XBRL: Impressive in the End, but Long and Slow in the Start
Written by Matt Kelly Posted on January 8, 2009
Matt Kelly is editor-in-chief of Compliance Week, a magazine and online newsletter on corporate governance, risk, and compliance. Prior to his role at Compliance Week, Kelly was a reporter and contributor on corporate compliance and technology issues for magazines such as Time, Boston Business Journal, eWeek, and numerous other publications.
Well, after three years of hype and months of irritated anticipation, the XBRL community finally has what it wanted: an order from the U.S. Securities and Exchange Commission that mandates use of XBRL technology in financial statements.
Somehow, though, I suspect the revolution will be neither tagged nor televised.
I applaud the SEC for adopting an idea that’s noble in theory. When I first started paying heed to XBRL in 2005, I dismissed it as a highfalutin IT dream with little real consequence to investors. Three years later, I stood corrected; once XBRL reader software was produced, I could see that it had some mighty attractive features and capability — but it still seemed to have little consequence to investors.
I tend to divide the investor community into two camps: the individuals who shout about stocks on eTrade and track their portfolios on Quicken software, and the professionals who do all manner of secretive analysis before making block purchases. And in three years of reporting about XBRL, I’ve heard nobody in either camp demand that companies start publishing financial data in XBRL. At best they’re enamored of the idea once I explain how XBRL works, but that’s where it begins and ends.
On the corporate side, executives’ attitudes have shifted in the last 12 months from a cynical skepticism to something like a benign curiosity. Now that companies have had several months to study the SEC’s mandate, few say they can’t achieve compliance; they just don’t feel much urgency to do, beyond the SEC telling them to comply. All those sessions at XBRL International conferences touting the wonders of interactive data for internal reporting and operations? Not on anyone’s radar screens, especially in these cost-conscious times. The SEC has mandated XBRL filings, so companies will prepare their reports, stick some XBRL instance documents at the end of their filings, and be done with it.

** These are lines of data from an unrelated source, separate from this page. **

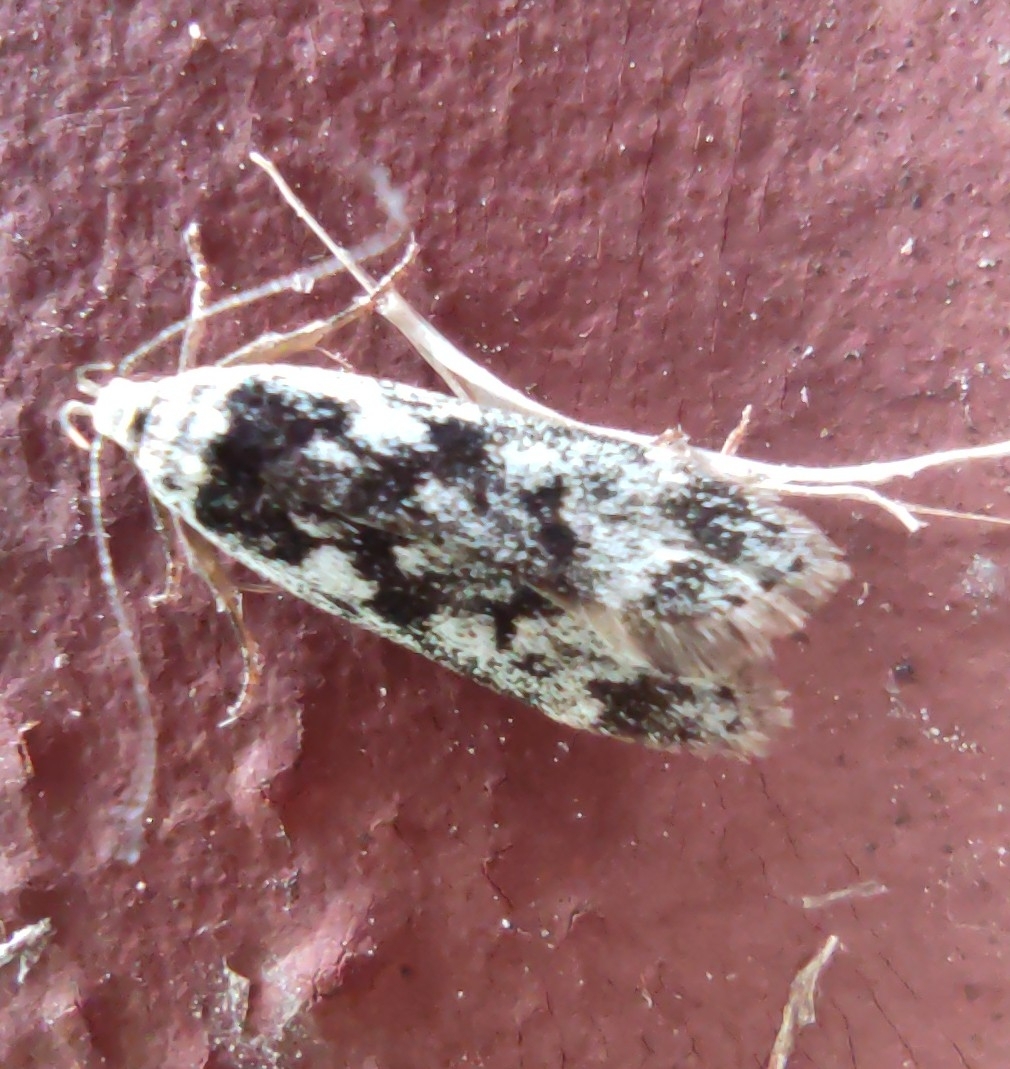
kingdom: Animalia
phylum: Arthropoda
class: Insecta
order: Lepidoptera
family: Gelechiidae
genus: Anacampsis
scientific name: Anacampsis blattariella
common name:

None of this is to say I expect XBRL to die on the vine. On the contrary, I believe XBRL is a technology with amazing potential. I believe the SEC mandate — phasing in XBRL over three years, with the largest 500 public companies going first — is a prudent approach, and one that large U.S. companies will certainly be able to handle by 2010.
But we’d all do well to remember 1993, when the techno-geeks in Corporate America started chirping that we all needed to create these newfangled things called “websites.” It took 10 years for companies to digest the full potential of websites and stamp them onto the corporate DNA from Day 1. (Lots of companies still haven’t managed that, come to think of it.) We should expect a similar adoption curve here: impressive in the end, but long and slow in the start.